Finding density of $U = \frac{X}{X + Y}$ for $X, \ Y $ ~ $\text{Exp}(\lambda)$ i.i.d
Hint:
Consider $U=X+Y$ and $V=\frac{X}{X+Y}$. $U$ and $V$ have joint distribution given by $$f_X(X(u,v))f_Y(Y(u,v)) J_\Phi(u,v)$$
where $J_\Phi(u,v)$ is the Jacobian determinant of the transformation $\Phi(u,v)=(uv,u-uv)$, and $f_X$, $f_Y$ are the density functions of $X$ and $Y$ (exponentials in your case)

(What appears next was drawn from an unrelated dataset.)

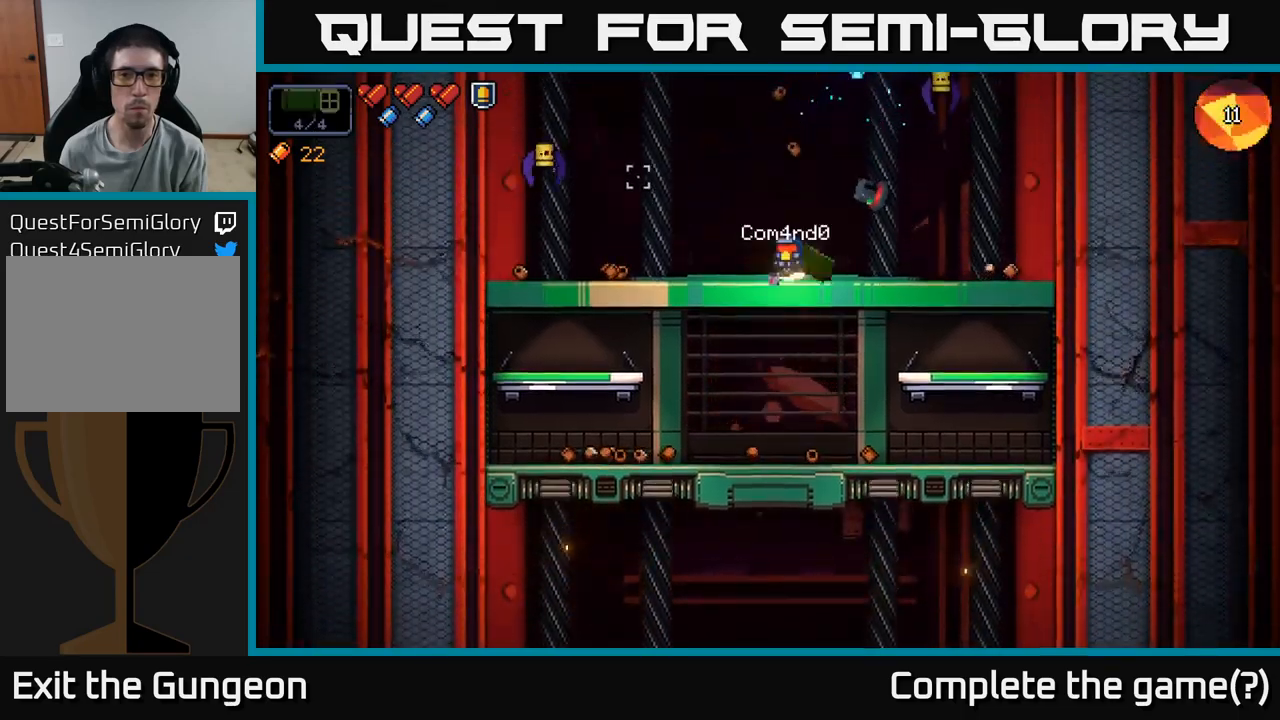
{"buttons": [], "left_stick": "center", "right_stick": "up-left", "events": [[233, "R2", "down"], [383, "R2", "up"]]}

Let $U={\large{\frac{X}{X+Y}}}$.
As you noted, $$ \frac{x}{x+y}\le u \iff y\ge \frac{x(1-u)}{u} $$ Using basically the same approach as in your attempt (and with some help from your comments), $F_U(u)$ can be computed as follows . . . \begin{align*} F_U(u) &= \int_0^\infty \int_{{\Large{\frac{x(1-u)}{u}}}}^\infty f_X(x)\,f_Y(y) \;dy \;dx \\[4pt] &= \int_0^\infty f_X(x) \left( \int_{{\Large{\frac{x(1-u)}{u}}}}^\infty f_Y(y) \;dy \right) \;dx \\[4pt] &= \int_0^\infty f_X(x) \,\left(1-F_Y\Bigl(\frac{x(1-u)}{u}\Bigr)\right) \;dx \\[4pt] &= \int_0^\infty \left( \left(\lambda e^{-\lambda x}\right) \left( e^ { -\lambda \left( {\Large{\frac{x(1-u)}{u}}} \right) } \right) \right) \;dx \\[4pt] \end{align*} which evaluates to $u$, hence \begin{align*} \!\!\!\!\!\!\!\!\!\!\!\!\!\!\!\!\!\!\!\!\!\!\!\!\! \!\!\!\!\!\!\!\!\!\!\!\!\!\!\!\!\!\!\!\!\!\!\!\! \!\!\!\! F_U(u)\, &= \begin{cases} 0&\text{if}\;\,u\le 0\\[4pt] u&\text{if}\;\,0 < u < 1\\[4pt] 1&\text{if}\;\,u\ge 1\\[4pt] \end{cases} \\[10pt] \!\!\!\!\!\!\!\!\!\!\!\!\!\!\!\!\!\!\!\!\!\!\!\!\! \!\!\!\!\!\!\!\!\!\!\!\!\!\!\!\!\!\!\!\!\!\!\!\!\! \!\!\!\! f_U(u) &= \begin{cases} 1&\text{if}\;\,0 < u < 1\\[4pt] 0&\text{otherwise}\\[4pt] \end{cases} \\[4pt] \end{align*}
We want to translate cordinates from $X,Y$ to $X,U$ where $U=X/(X+Y)$, this implies $Y=X(1/U-1)$.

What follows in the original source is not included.